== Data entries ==
::::

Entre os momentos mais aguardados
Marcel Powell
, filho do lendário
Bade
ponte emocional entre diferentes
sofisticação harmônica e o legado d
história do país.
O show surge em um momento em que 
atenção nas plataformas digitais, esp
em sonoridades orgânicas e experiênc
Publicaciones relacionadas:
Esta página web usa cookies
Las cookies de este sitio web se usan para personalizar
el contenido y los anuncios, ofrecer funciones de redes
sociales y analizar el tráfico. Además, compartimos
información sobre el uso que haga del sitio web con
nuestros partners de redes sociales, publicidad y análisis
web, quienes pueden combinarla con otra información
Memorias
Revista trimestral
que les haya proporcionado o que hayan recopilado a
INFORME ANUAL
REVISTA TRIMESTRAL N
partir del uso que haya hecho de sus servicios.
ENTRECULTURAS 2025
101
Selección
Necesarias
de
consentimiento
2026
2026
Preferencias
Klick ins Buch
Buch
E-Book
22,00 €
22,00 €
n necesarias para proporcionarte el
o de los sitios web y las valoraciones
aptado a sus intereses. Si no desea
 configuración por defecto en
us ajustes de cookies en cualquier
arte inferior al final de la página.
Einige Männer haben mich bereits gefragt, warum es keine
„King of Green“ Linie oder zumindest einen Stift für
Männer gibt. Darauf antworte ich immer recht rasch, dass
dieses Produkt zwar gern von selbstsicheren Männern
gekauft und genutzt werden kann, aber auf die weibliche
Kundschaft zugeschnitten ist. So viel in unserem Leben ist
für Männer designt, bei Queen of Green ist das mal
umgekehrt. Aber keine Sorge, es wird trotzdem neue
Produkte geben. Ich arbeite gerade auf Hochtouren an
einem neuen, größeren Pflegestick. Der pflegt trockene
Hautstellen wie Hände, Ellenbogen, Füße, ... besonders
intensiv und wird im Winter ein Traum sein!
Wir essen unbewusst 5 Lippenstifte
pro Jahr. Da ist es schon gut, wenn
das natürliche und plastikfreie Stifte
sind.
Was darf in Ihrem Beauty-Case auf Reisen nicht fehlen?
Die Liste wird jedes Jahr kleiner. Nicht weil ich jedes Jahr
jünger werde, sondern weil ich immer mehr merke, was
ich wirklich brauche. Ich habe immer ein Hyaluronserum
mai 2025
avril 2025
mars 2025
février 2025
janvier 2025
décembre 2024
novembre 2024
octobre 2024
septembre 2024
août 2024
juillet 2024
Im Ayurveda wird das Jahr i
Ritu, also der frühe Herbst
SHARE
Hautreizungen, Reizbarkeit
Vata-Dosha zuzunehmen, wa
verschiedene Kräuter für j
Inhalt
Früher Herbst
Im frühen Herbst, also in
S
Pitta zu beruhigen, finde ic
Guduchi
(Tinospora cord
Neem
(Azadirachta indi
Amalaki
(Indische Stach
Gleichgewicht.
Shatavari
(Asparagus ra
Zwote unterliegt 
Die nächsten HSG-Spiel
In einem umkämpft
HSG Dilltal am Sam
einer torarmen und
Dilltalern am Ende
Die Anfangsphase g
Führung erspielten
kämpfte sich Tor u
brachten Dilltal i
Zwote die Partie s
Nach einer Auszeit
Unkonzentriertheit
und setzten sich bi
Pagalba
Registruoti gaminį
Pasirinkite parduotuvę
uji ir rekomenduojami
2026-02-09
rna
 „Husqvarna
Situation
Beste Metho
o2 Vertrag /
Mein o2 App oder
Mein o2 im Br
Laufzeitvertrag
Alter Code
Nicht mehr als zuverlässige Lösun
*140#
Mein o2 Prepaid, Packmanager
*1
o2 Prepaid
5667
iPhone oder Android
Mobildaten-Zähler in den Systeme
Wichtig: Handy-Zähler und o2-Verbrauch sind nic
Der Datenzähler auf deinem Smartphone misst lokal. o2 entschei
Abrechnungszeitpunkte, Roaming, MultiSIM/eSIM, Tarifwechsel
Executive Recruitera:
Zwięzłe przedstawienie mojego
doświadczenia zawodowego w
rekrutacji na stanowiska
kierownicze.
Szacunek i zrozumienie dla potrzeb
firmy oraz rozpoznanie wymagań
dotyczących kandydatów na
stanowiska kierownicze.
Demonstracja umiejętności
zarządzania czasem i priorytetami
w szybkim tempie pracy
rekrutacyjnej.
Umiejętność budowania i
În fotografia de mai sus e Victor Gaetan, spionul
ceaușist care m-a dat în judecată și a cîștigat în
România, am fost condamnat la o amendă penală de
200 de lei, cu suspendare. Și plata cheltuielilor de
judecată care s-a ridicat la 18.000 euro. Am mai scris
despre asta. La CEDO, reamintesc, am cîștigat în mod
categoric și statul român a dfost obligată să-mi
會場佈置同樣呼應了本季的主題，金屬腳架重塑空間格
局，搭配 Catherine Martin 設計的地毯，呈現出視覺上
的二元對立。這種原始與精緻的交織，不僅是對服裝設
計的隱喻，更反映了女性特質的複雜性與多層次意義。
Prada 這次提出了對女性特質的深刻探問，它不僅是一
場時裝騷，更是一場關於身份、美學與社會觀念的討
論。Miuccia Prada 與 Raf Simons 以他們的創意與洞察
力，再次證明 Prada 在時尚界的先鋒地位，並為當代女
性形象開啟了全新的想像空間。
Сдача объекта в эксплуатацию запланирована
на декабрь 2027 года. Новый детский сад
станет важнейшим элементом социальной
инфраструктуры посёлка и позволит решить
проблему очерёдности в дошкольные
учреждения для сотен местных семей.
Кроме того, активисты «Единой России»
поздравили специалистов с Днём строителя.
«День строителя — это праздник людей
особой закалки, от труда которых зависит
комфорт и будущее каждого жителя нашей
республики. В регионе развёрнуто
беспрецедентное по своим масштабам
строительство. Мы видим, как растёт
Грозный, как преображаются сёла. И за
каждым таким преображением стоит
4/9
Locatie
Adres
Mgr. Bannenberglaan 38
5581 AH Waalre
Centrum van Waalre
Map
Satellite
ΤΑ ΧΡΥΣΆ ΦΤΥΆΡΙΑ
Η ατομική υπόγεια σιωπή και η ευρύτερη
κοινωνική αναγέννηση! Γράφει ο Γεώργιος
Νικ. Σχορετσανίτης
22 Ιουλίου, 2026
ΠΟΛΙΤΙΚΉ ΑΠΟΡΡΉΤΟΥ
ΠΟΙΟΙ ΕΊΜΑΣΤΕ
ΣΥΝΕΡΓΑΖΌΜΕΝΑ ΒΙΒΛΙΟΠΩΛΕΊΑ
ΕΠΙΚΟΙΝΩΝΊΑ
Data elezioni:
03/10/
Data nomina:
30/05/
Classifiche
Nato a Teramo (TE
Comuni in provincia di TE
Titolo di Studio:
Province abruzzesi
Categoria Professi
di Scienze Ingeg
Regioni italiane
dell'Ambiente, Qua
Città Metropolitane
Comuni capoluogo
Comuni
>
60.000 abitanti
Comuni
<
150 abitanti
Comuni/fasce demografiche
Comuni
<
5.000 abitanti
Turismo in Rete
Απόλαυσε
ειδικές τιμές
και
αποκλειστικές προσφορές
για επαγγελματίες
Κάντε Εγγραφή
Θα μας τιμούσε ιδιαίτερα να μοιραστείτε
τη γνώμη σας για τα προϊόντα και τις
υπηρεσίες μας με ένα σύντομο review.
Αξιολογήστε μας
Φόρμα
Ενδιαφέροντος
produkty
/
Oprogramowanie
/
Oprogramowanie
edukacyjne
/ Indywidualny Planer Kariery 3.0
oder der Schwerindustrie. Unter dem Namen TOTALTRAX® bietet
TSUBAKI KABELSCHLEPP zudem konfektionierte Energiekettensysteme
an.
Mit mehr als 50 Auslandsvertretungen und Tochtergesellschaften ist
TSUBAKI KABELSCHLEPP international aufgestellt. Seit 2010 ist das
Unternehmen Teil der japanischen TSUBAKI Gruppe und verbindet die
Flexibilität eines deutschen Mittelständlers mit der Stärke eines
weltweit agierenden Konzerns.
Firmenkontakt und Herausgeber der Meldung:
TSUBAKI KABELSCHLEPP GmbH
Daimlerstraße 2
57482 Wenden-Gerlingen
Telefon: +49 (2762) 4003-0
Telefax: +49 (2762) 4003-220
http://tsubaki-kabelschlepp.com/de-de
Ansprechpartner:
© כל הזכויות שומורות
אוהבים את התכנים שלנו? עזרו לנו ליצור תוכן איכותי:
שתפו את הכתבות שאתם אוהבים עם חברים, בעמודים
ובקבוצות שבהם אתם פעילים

::::

== Action item ==
All lines above from the one holding "Vata-Dosha zuzunehmen, wa" to the one holding "Der Datenzähler auf", inclusive, are to be copied exactly; no other line is wanted.

== Solution for this task ==
Vata-Dosha zuzunehmen, wa
verschiedene Kräuter für j
Inhalt
Früher Herbst
Im frühen Herbst, also in
S
Pitta zu beruhigen, finde ic
Guduchi
(Tinospora cord
Neem
(Azadirachta indi
Amalaki
(Indische Stach
Gleichgewicht.
Shatavari
(Asparagus ra
Zwote unterliegt 
Die nächsten HSG-Spiel
In einem umkämpft
HSG Dilltal am Sam
einer torarmen und
Dilltalern am Ende
Die Anfangsphase g
Führung erspielten
kämpfte sich Tor u
brachten Dilltal i
Zwote die Partie s
Nach einer Auszeit
Unkonzentriertheit
und setzten sich bi
Pagalba
Registruoti gaminį
Pasirinkite parduotuvę
uji ir rekomenduojami
2026-02-09
rna
 „Husqvarna
Situation
Beste Metho
o2 Vertrag /
Mein o2 App oder
Mein o2 im Br
Laufzeitvertrag
Alter Code
Nicht mehr als zuverlässige Lösun
*140#
Mein o2 Prepaid, Packmanager
*1
o2 Prepaid
5667
iPhone oder Android
Mobildaten-Zähler in den Systeme
Wichtig: Handy-Zähler und o2-Verbrauch sind nic
Der Datenzähler auf deinem Smartphone misst lokal. o2 entschei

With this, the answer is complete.